Wenn RTL II am 20. und 21. September zur besten Sendezeit die "Neandertaler" loslässt, schließt sich für Autor und Produzent Nikolaus Krämer ein achtjähriger Kreis zwischen Idee und TV-Premiere. Der gebürtige Deutsche, seit 15 Jahren in Los Angeles zu Hause, hat den Vierteiler mit seiner Firma Atlantic Crossing Entertainment an der Seite der inzwischen zur Bavaria gehörenden Ninety-Minute Film koproduziert.

Nach Ansicht der ersten Folge – mehr bekommt die Presse vorab nicht zu sehen – lässt sich feststellen, dass die spannende, dynamisch erzählte Krimikost mit SciFi-Touch deutlich mehr Mainstream-Popcorn-Potenzial aufweist als das ambitionierte "Gottlos", mit dem RTL II sein Quoten-Glück im Februar vergeblich versucht hatte. Dem Vernehmen nach soll "Neandertaler" ab 8 Prozent Marktanteil aufwärts in eine zweite Staffel gehen, deren Outlines Krämer schon in der Schublade hat.

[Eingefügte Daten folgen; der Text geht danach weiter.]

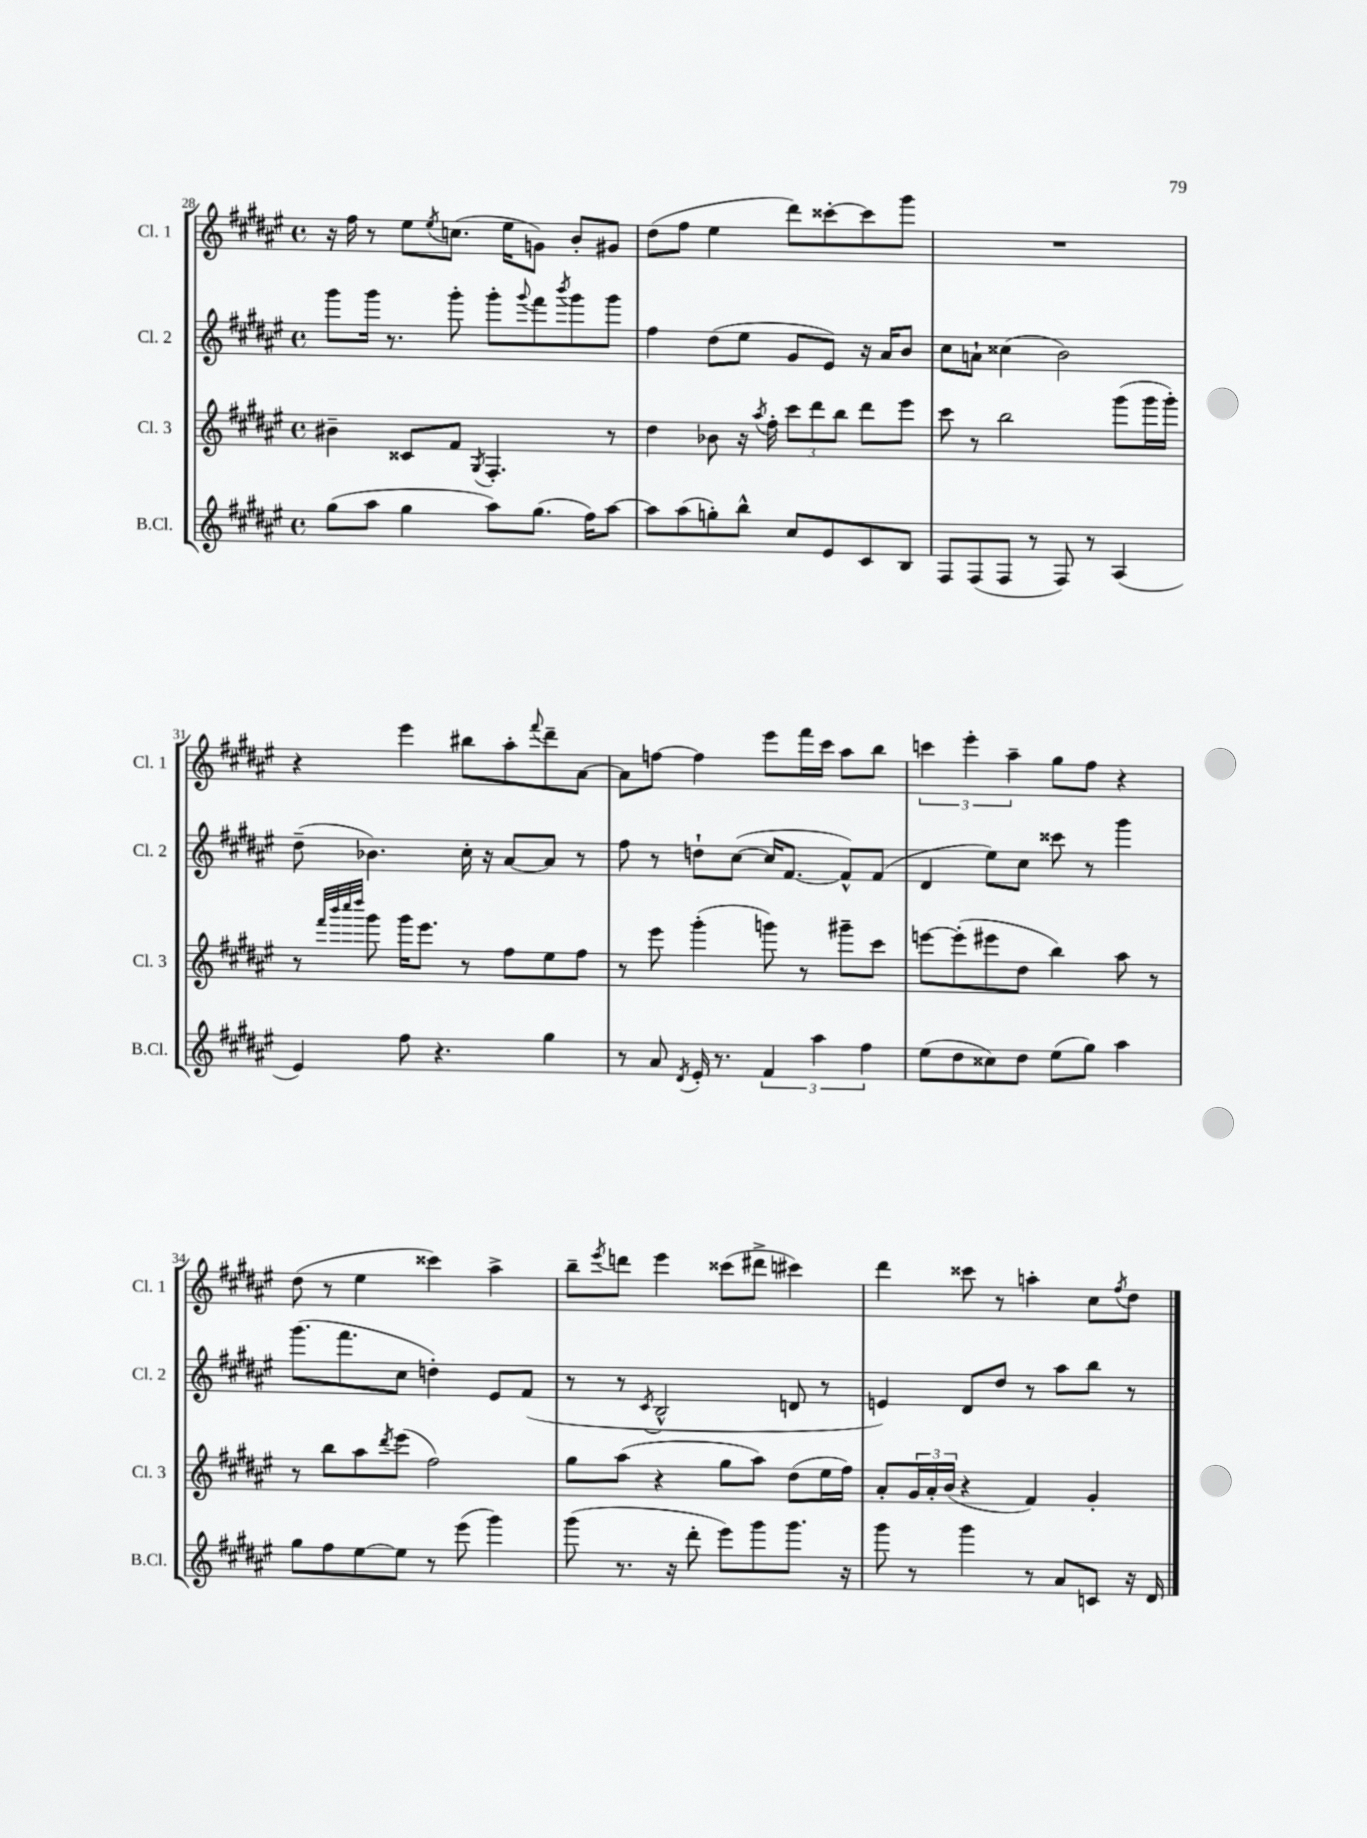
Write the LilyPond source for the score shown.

<<
\new StaffGroup <<
\new Staff = "s0" \with { instrumentName = "Cl. 1" shortInstrumentName = "Cl. 1" } {
    \clef treble \key fis \major \defaultTimeSignature \time 4/4
    r16 fis''16 r8 eis''8 \acciaccatura { eis''8 } c''8.( eis''16 g'8) b'8-. gis'8 |
    dis''8( fis''8 eis''4 dis'''8) cisis'''8~-. cisis'''8 gis'''8 |
    R1 |
    r4 eis'''4 bis''8 ais''8-. \appoggiatura { fis'''8 } dis'''8-- ais'8~ |
    ais'8 f''8~ f''4 eis'''8 fis'''16 cis'''16 ais''8 b''8 |
    \tuplet 3/2 { c'''4 eis'''4-. ais''4-- } gis''8 fis''8 r4 |
    dis''8( r8 eis''4 cisis'''4) ais''4-> |
    b''8-- \acciaccatura { eis'''8 } d'''8 eis'''4 cisis'''8( dis'''8-> cis'''4) |
    dis'''4 cisis'''8 r8 a''4-. cis''8 \acciaccatura { fis''8 } dis''8 \bar "|." |
}
\new Staff = "s1" \with { instrumentName = "Cl. 2" shortInstrumentName = "Cl. 2" } {
    \clef treble \key fis \major \defaultTimeSignature \time 4/4
    gis'''8 gis'''16 r8. gis'''8-. gis'''8-. \appoggiatura { gis'''8 } fis'''8 \acciaccatura { b'''8 } gis'''8 gis'''8 |
    fis''4 dis''8( eis''8 gis'8 eis'8) r16 ais'16 b'8 |
    cis''8 a'8-! cisis''4( b'2) |
    dis''8--( bes'4.) cis''16-. r16 ais'8~ ais'8 r8 |
    fis''8 r8 d''8-! cis''8~( cis''16 fis'8.~ fis'8-^) fis'8( |
    dis'4 eis''8) cis''8 cisis'''8 r8 gis'''4 |
    gis'''8.( fis'''8. cis''8 d''4-.) eis'8 fis'8( |
    r8 r8 \acciaccatura { cis'8 } b2-^ d'8 r8 |
    e'4) dis'8 dis''8 r8 ais''8 b''8 r8 \bar "|." |
}
\new Staff = "s2" \with { instrumentName = "Cl. 3" shortInstrumentName = "Cl. 3" } {
    \clef treble \key fis \major \defaultTimeSignature \time 4/4
    bis'4-- cisis'8 fis'8 \acciaccatura { gis8 } fis4.-. r8 |
    dis''4 bes'8 r16 \acciaccatura { ais''8 } fis''16-. \tuplet 3/2 { cis'''8 dis'''8 b''8 } dis'''8 eis'''8 |
    cis'''8 r8 b''2 gis'''8( gis'''16 gis'''16-.) |
    r8 \grace { fis'''32 b'''32 cis''''32 dis''''32 } gis'''8 gis'''16 eis'''8. r8 fis''8 eis''8 fis''8 |
    r8 eis'''8 gis'''4-.( g'''8) r8 gis'''8-- cis'''8 |
    e'''8~ e'''8-.( eis'''8 dis''8 b''4) ais''8 r8 |
    r8 b''8 ais''8 \acciaccatura { dis'''8 } eis'''8( fis''2) |
    gis''8 ais''8( r4 gis''8 ais''8) dis''8( eis''16 fis''16) |
    ais'8-. \tuplet 3/2 { gis'16 ais'16-. b'16( } r4 fis'4) gis'4-. \bar "|." |
}
\new Staff = "s3" \with { instrumentName = "B.Cl." shortInstrumentName = "B.Cl." } {
    \clef treble \key fis \major \defaultTimeSignature \time 4/4
    gis''8( ais''8 gis''4 ais''8) gis''8.( fis''16) ais''8~ |
    ais''8 ais''8( g''8-.) b''8-^ cis''8 eis'8 cis'8 b8 |
    fis8 fis8( fis8 r8 fis8) r8 ais4( |
    eis'4) fis''8 r4. gis''4 |
    r8 ais'8 \acciaccatura { dis'8 } eis'16-. r8. \tuplet 3/2 { fis'4 ais''4 fis''4 } |
    eis''8( dis''8 cisis''8) dis''8 eis''8( gis''8) ais''4 |
    gis''8 fis''8 eis''8~ eis''8 r8 eis'''8( gis'''4) |
    gis'''8( r8. r16 dis'''8-. eis'''8) gis'''8 gis'''8. r16 |
    gis'''8 r8 gis'''4 r8 ais'8 c'8 r16 dis'16 \bar "|." |
}
>>
>>
\layout { \context { \Score currentBarNumber = #28 } }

Für Mainstream steht der Name Nikolaus Krämer ohne Zweifel: Als US-Austauschstudent der Filmakademie Ludwigsburg wirkte er Mitte der 90er an den Visual Effects von "Independence Day" mit, betreute später als RTL-Redakteur 35 TV-Movies vom Kaliber "Die Mädchenfalle – Der Tod kommt online" und brachte von LA aus gemeinsam mit deutschen Produzenten TV-Events wie "Dresden", "Vulkan" oder "Bermuda-Dreieck Nordsee" auf den Weg. Zum Interview erreicht DWDL.de ihn via Skype in seinem Büro in Tujunga am Rande des Angeles National Forest.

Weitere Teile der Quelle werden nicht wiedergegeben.